Barriers to scaling up interventions for women: The major barrier to mainstreaming gender justice and to scaling up effective interventions is gender inequality based on socio-cultural issues. The systematic discrimination of girls and women based on culture and tradition needs to be tackled if interventions have to work. Although the short time-lag between the (absence of) medical intervention and the health outcomes stand out as causal, it is the longer latent period and the more hazy but ubiquitous and dominant relationship between gender and culture which have a major impact on the outcome. Failure to recognise this relationship and refusal to tackle these issues result in poorer health standards of women. Tradition and culture maintain their stranglehold on gender inequality. Debates on gender equality are often reduced to talking about culture, tradition and religion. The prevalent patriarchal framework places an ideological bar on the discussion of alternative approaches to achieve gender justice for girls and women.
The way forward
While the Constitution guarantees equality for women, legal protection has little effect in the face of the prevailing culture. Many researchers and activists are no longer convinced that we can succeed in improving women’s health or status unless society attempts to confront its gender bias openly. For too long we have been refusing to discuss women’s issues explicitly with society. It would appear that nothing short of a social revolution would bring about an improvement in the health of Indian women.

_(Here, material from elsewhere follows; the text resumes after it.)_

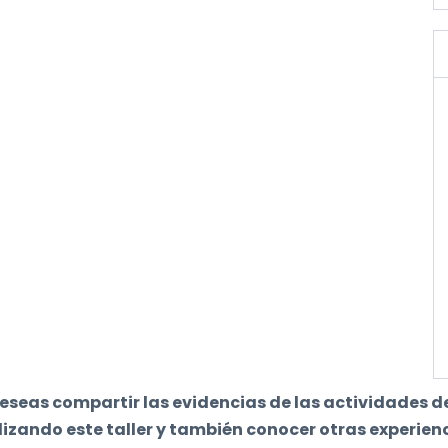
deseas compartir las evidencias de las actividades d
lizando este taller y también conocer otras experienc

Many approaches have been suggested. They will all need to include approaches which examine, understand and confront gender discrimination in social, cultural and religious spheres. Legal solutions enforcing gender justice are equally necessary, and monitoring the implementation of legislation is mandatory.

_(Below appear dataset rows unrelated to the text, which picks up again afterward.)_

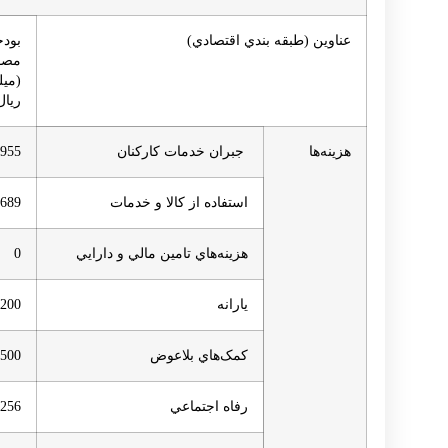
عناوين (طبقه بندي اقتصادي)
بودج
مصو
(ميل
ريال
هزينه‌ها
جبران خدمات کارکنان
,955
استفاده از کالا و خدمات
,689
هزينه‌هاي تامين مالي و دارايي
0
يارانه
,200
کمک‌هاي بلاعوض
,500
رفاه اجتماعي
,256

The right to health is a fundamental right and the poorer health indices of half the population is a cause for concern. There is an urgent need for a detailed re-examination of public health statistics for India, disaggregated by gender and region. There is an equally vital need to set up policies and programmes to counter adverse trends. The evidence from such disaggregated data should be used to set targets for action. Progress has to be visible and benchmarks have to be set high.
The magnitude of the inequality related to health is often downplayed even within medical circles. The second-class status of women in Indian society persists and women’s perspectives continue to be missing, marginalised or ignored. There is a definite need to engage communities and the population as a whole in a debate to challenge traditional stereotypes and accepted social norms. Programmes to achieve gender equality should not only focus on the provision of equal or greater opportunities for women. They should also concentrate on achieving equality in gender outcomes within a reasonable time frame. Outcomes in general, and health outcomes in particular, are measurable with a much greater degree of accuracy than opportunities.

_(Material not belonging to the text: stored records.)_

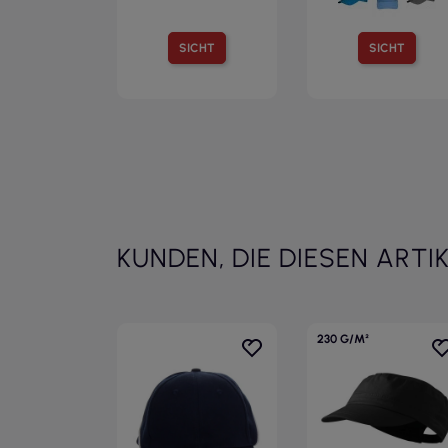
SICHT
SICHT
KUNDEN, DIE DIESEN ARTI
230 G/M²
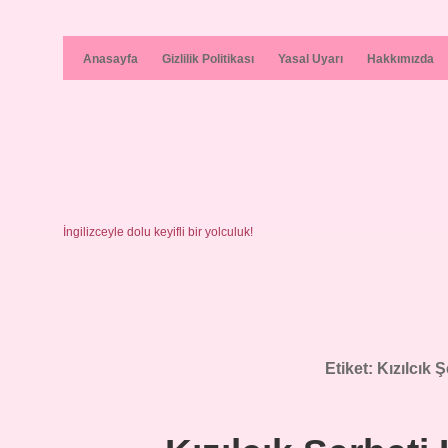
Anasayfa
Gizlilik Politikası
Yasal Uyarı
Hakkımızda
İngilizceyle dolu keyifli bir yolculuk!
Etiket:
Kızılcık Ş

All plans and projects within community programmes should be assessed using the “gender lens” in order to achieve gender justice for women. These programmes will have to cover the social context of home, school, workplace, law and politics in order to improve women’s health. There is a need to challenge the normalisation of gender discrimination in India. The focus should be on public health approaches to change social and cultural perspectives with the aim of primary prevention of discrimination while continuing medical interventions for early diagnosis and management of the medical consequences. There is a need for aggressive gender justice in order that women in India achieve equal health and social status in the foreseeable future.
(Professor K.S. Jacob is on the faculty of the Christian Medical College, Vellore.)